What do you do to forget that you're just another office smurf in a tiny cubicle doing the bidding of a giant corporation? How do you pass the time between the GYATs ("Get Your Act Together" meetings) and task force meetings and conference calls and team building events? Well, you could go through all of your email messages and read those you skipped and respond to those you had forgotten about and file away the important ones…. OR you could engage in a distraction that takes your mind to a better, happier place for a little while.

My favorite distractions

Thank goodness and halleluiah for the internet. Back when I entered my first cubicle, the internet was young and troublesome. We had computers and Windows and we had the bulletin board system, or BBS, and newsgroups. It was text-based communication and ASCII art was the hottest thing. The Web was brand new and people were trying to figure out how to spell HTML. But fortunately today, we have the best source of office distraction that's available to just about everyone. And with Google as our guide, we can still look like we're doing real work while we navigate the vastness of the electronic frontier and find the answers to life's greatest questions: What's the meaning of the word "feckless"? Where can I get the cheapest gas in my neighborhood? How do I make a dirty mojito? What the heck is a kinkajou? Plus you can catch up on the latest movie reviews, check and check again your stock values, and look at pictures of other people's pets. Dual monitor support is a must for your computer, you can effectively display work-type stuff on one screen--the one people first see when they drop in on you in your cubicle without warning--while safely browsing on the other screen. Also, it's a good idea to have something like Powerpoint running in the background that you can alt-tab to in case you don't want someone to catch you looking at cute Mr. Mittens' Flickr photostream.

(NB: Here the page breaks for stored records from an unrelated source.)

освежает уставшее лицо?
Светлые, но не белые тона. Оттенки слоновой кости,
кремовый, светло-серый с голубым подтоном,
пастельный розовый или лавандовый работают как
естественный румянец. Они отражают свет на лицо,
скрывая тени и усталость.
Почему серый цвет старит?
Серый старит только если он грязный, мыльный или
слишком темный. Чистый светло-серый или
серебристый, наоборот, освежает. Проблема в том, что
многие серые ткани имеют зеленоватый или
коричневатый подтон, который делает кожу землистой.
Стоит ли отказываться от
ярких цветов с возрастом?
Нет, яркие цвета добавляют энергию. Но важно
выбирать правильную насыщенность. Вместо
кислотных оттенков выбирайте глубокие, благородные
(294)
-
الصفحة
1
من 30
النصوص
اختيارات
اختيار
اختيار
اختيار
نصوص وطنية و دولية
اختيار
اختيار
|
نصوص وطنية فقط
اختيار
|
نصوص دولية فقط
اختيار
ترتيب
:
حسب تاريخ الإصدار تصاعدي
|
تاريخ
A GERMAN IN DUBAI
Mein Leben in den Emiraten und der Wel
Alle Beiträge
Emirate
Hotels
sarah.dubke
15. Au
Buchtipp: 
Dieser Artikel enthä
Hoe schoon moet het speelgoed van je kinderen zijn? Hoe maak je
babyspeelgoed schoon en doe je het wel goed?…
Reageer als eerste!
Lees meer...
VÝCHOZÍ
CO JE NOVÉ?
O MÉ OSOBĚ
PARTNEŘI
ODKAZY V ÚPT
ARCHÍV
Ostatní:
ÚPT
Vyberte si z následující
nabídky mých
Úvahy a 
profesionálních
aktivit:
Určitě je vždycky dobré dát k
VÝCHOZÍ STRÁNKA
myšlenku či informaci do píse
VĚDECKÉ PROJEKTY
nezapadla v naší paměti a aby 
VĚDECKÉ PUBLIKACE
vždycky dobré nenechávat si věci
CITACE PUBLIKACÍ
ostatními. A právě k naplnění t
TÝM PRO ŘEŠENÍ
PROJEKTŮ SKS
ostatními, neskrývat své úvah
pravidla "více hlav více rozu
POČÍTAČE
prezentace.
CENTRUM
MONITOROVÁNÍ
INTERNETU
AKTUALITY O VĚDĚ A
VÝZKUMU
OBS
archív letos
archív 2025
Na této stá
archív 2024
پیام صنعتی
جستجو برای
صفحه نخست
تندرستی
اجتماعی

Back in the day, when computers were slow and the Web was just learning to crawl, we could barely play back a 320x240 video on our Pentium-based computers, much less capture video on them. Today, in the world of digital photography and cell phones with 1.3Mpixel cameras, everyone's a producer of their own Real World stories. YouTube has quickly become a favorite distraction, where you can peek into the lives of strangers, watch clips of TV shows you may have missed and see videos of Mr. Mittens. The nice thing about YouTube is the fact that the videos are limited to just a few minutes, so you can get your fix and then get back to real work for a bit.

I have acquired through the years a number of distracting toys that litter my cubicle desk and bookshelf. Sometimes they give me something to do while I'm rebooting a computer, but mostly they're for my uninvited "guests". A few years back when I was a 3rd-year intern, I was working on a coding project which I had inherited from a previous intern. She had left me with a nasty bunch of code with no comments and I was weeding through the mess trying to figure out what was going on. In the cube next to me was a guy (I'll call him Andy) who was brand new intern and had ADD or something. Andy was bubbly and bouncy are bored very quickly. His workload wasn't very big, so he was always popping in my cube to say "hey" and start up some chatty conversation. Well, this got to be pretty annoying since it took a lot of concentration to figure out the program I was working on, so I'd often try to find a way to get him out of my cube quickly so I could get back to work. Somewhat by accident, I found a solution: I had a PEZ character in my office, which ended up one day positioned right by my cube entrance and the spare chair. Like a baby after a brightly-colored toy, Andy was immediately drawn to it the next time he dropped in my office and distracted himself by eating the candies, one by one. Then, amazingly, he left! I dug through my drawers and collections at home and brought in a few more toys which, like bait, he'd go for every time he entered my cube and he'd forget all about chatting, which left me some peace and quiet for awhile.

Other toys I find useful distractions are the Legos, Magnetix, and a marble maze which I obtained at a trade show.

There are also a lot of cool office toys available on ThinkGeek.com, and if you're a sadist, you might want to try "The Cubes" cubicle playsets.

All of these distractions, along with a few cups of black coffee help keep me alert in my cubicle throughout the day and provide a brief bit stress relief from those many external and uncontrollable distractions of the work environment (noisy neighbors, phone calls from the boss, etc.) that regularly plague the life of the cubicle dweller.